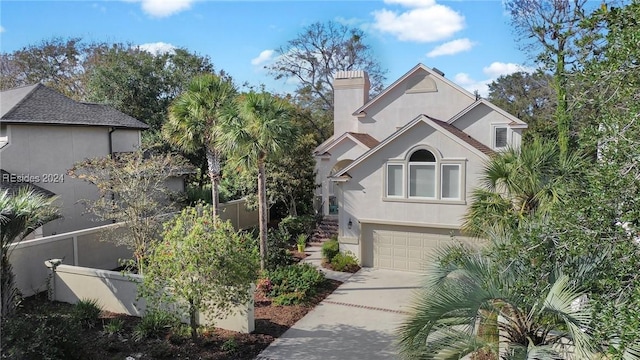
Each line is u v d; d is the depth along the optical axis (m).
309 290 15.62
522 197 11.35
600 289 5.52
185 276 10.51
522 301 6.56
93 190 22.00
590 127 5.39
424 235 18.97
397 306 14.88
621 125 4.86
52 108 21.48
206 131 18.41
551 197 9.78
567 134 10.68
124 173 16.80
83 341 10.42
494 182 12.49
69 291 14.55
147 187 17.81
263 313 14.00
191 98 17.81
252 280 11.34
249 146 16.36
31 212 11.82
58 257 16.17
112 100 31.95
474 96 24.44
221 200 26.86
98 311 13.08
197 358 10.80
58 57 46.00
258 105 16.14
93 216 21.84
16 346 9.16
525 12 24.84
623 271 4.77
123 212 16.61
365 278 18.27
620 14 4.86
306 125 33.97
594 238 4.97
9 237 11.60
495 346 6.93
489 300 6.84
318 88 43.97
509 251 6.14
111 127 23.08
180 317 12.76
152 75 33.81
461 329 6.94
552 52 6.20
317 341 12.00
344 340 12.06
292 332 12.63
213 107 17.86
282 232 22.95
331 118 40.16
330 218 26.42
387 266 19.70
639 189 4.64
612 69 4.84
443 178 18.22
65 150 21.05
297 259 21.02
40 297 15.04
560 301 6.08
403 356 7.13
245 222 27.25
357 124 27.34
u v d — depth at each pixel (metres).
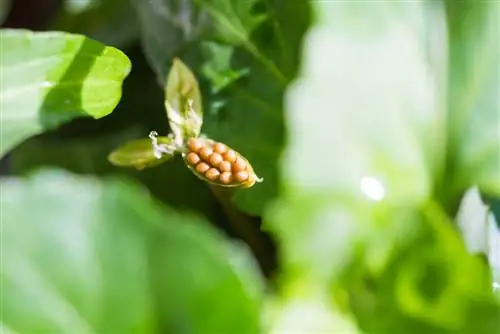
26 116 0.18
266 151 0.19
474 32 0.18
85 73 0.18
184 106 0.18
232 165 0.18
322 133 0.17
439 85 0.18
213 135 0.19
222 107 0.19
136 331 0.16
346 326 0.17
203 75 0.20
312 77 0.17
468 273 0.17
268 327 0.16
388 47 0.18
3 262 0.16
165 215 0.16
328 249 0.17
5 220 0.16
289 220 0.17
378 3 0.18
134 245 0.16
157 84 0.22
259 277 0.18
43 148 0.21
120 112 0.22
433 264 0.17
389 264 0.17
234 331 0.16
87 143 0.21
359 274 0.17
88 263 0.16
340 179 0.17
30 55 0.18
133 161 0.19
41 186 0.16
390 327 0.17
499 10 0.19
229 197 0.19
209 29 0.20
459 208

+ + + + +

## TASK TO CARRY OUT
Output should match, line for line, the stretch of the material above from the line holding "590 127 5.39" through the line holding "65 150 21.05".

## YOUR RESPONSE
590 127 5.39
424 235 18.97
397 306 14.88
621 125 4.86
52 108 21.48
206 131 18.41
551 197 9.78
567 134 10.68
124 173 16.80
83 341 10.42
494 182 12.49
69 291 14.55
147 187 17.81
263 313 14.00
191 98 17.81
252 280 11.34
249 146 16.36
31 212 11.82
58 257 16.17
112 100 31.95
474 96 24.44
221 200 26.86
98 311 13.08
197 358 10.80
58 57 46.00
258 105 16.14
93 216 21.84
16 346 9.16
525 12 24.84
623 271 4.77
123 212 16.61
365 278 18.27
620 14 4.86
306 125 33.97
594 238 4.97
9 237 11.60
495 346 6.93
489 300 6.84
318 88 43.97
509 251 6.14
111 127 23.08
180 317 12.76
152 75 33.81
461 329 6.94
552 52 6.20
317 341 12.00
344 340 12.06
292 332 12.63
213 107 17.86
282 232 22.95
331 118 40.16
330 218 26.42
387 266 19.70
639 189 4.64
612 69 4.84
443 178 18.22
65 150 21.05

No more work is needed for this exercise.